WHAT NEEDS TO BE DONE -> Restate exactly, and only, the lines from the one containing "- T12 vertebra: (239, 281, 276, 322)" through the end of the entries, keeping both endpoints.

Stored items
*** Begin section ***

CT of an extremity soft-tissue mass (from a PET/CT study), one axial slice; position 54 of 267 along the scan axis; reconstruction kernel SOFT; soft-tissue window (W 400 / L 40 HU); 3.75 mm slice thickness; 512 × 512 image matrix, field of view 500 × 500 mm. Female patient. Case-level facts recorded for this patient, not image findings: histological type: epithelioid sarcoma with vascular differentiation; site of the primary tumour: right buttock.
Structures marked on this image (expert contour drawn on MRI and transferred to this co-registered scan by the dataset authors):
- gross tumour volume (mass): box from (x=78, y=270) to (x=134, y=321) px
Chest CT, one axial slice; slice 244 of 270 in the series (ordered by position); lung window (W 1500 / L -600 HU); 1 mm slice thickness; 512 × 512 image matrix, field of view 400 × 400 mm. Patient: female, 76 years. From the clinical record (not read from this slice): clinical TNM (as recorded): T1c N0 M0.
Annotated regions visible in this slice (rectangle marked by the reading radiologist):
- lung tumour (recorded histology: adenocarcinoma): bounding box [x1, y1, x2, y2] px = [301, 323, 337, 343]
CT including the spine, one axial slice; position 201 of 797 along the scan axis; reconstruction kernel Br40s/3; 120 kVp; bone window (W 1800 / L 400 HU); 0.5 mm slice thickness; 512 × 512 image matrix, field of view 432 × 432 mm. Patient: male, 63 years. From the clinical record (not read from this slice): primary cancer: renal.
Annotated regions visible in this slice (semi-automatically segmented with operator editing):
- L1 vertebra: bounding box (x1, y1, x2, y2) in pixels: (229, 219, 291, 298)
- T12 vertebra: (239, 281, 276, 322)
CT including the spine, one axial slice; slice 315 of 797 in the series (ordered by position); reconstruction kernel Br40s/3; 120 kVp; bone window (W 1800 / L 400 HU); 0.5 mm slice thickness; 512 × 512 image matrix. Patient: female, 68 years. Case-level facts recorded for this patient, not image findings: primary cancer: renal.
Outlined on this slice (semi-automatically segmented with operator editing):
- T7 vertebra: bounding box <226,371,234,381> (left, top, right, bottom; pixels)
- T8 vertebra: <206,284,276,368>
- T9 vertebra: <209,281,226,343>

*** End section ***

ANSWER BOX ->
- T12 vertebra: (239, 281, 276, 322)
CT including the spine, one axial slice; slice 315 of 797 in the series (ordered by position); reconstruction kernel Br40s/3; 120 kVp; bone window (W 1800 / L 400 HU); 0.5 mm slice thickness; 512 × 512 image matrix. Patient: female, 68 years. Case-level facts recorded for this patient, not image findings: primary cancer: renal.
Outlined on this slice (semi-automatically segmented with operator editing):
- T7 vertebra: bounding box <226,371,234,381> (left, top, right, bottom; pixels)
- T8 vertebra: <206,284,276,368>
- T9 vertebra: <209,281,226,343>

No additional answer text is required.